PASSAGE
++++++++

But Frankl also touches on the fact that showing her film at screenings has so far turned out to be less than productive, financially—when she showed it last Hanukkah, it cost thousands to advertise, rent space, and equipment, and the marketers who arrange screenings can demand upwards of 60 percent of the incoming ticket sales. “It’s just not worth it,” she told me, before explaining that she had therefore decided to focus on DVD sales for her first film, Anonymous Benefactor, released last fall, about a young religious widow raising three daughters in Brooklyn who receives mysterious acts of kindness when she faces financial ruin. The film has sold well, Frankl says, and she receives requests for it from around the world, even as far as Antwerp, Belgium. She’s now about to release a second film, a dance piece, straight to DVD without any public screenings. It will be distributed by Mostly Music, the Brooklyn-based music distributor, whose division Aderet Music is one of the main distribution channels of women’s films and music worldwide.

***

Silverman says that one of her role models is Robin Garbose, an Orthodox director based in Los Angeles who works with Kol Neshama, her performing-arts conservatory for religious girls, with whom she produced two movie musicals. “Robin is like a fire,” she told me. “She knows how to work the camera, she follows the rules of film, she combines the secular feel of film [with religious scripts.]”

++++++++

EXCERPTED RECORDS
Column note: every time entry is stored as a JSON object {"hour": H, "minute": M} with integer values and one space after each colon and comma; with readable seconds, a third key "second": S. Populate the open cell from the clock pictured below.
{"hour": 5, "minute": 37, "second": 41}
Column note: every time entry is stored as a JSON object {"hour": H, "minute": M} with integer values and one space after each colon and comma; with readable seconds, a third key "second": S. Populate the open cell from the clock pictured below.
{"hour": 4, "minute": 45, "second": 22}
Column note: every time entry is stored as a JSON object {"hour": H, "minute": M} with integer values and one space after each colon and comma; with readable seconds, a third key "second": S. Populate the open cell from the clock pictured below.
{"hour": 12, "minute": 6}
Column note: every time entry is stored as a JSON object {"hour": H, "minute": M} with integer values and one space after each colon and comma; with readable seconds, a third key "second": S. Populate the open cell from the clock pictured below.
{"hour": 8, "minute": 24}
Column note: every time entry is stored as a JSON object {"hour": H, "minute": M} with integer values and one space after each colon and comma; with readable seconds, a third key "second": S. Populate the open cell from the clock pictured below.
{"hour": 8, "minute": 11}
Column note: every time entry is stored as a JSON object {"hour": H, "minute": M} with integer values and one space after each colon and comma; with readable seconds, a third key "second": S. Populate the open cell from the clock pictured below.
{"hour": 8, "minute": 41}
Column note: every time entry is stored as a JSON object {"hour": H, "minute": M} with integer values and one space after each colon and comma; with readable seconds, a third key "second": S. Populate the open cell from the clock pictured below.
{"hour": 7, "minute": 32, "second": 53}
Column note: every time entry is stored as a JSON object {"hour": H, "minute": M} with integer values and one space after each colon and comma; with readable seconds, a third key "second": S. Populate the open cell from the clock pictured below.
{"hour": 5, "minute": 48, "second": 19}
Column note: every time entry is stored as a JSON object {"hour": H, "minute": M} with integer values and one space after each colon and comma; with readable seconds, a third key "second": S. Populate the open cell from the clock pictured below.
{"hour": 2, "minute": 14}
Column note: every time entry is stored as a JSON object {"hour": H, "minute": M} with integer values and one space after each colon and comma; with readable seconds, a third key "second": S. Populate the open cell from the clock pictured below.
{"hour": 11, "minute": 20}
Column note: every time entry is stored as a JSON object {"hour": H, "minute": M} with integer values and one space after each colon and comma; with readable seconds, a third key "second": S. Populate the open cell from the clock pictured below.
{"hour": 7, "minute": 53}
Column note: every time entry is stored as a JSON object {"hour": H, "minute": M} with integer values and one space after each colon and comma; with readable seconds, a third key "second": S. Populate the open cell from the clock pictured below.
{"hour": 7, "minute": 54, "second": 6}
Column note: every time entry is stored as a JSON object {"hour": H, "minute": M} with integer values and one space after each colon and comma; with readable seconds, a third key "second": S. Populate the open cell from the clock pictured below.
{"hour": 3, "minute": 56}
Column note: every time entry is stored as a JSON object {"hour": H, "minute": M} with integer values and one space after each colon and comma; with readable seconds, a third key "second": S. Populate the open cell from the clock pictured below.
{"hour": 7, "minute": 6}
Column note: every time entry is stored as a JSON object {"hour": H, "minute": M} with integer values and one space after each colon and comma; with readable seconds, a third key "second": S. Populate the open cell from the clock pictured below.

++++++++

JOB 1
According to the passage about religious women filmmakers, what share of ticket sales can the marketers who arrange screenings demand?
JOB 2
Carry on the passage about religious women filmmakers from the point where it stops.

FINAL ANSWER 1
They can demand upwards of 60 percent of the incoming ticket sales.

FINAL ANSWER 2
Prior to becoming Orthodox 20 years ago, Garbose directed theater and television in New York and Los Angeles: She works with a larger budget, professional adult cast, and a Hollywood crew. She has screened her women’s films A Light for Greytowers and The Heart That Sings to mainstream festivals including the Atlanta and Jerusalem Jewish Film Festivals, in addition to ultra-Orthodox crowds in the United States and Israel. Garbose says women’s films are “a profitable niche market and it’s growing.” When we met in November on one of her trips to New York, she described a memorable scene in Boro Park one intermediate holiday when she screened her film in a lineup of other showings.

“There were Hasidic women saying, ‘I’m going to see this film tonight and that film tomorrow night,’ ” Garbose told me. “They were saying, ‘I feel like I’m on Broadway!’ ”

Still, aside from Garbose, no one is taking films made for the frum community to the outside world. Most religious filmmakers are still struggling to be accepted even within their own communities. When I met Lara Gedzelman for breakfast on Coney Island Avenue in Flatbush before Purim, the actress-turned-director and writer explained the flip side of frum filmmaking. Her first foray into film was collaborating with Silverman on The Chairlady, about a stay-at-home mom who organizes the competitive “Lady’s Auxiliary Tea.” Gedzelman, who lives in Passaic, N.J., had to cut a scene that showed a pregnant woman on bed rest because in certain Hasidic sects pregnancy is never discussed out of respect to women’s modesty.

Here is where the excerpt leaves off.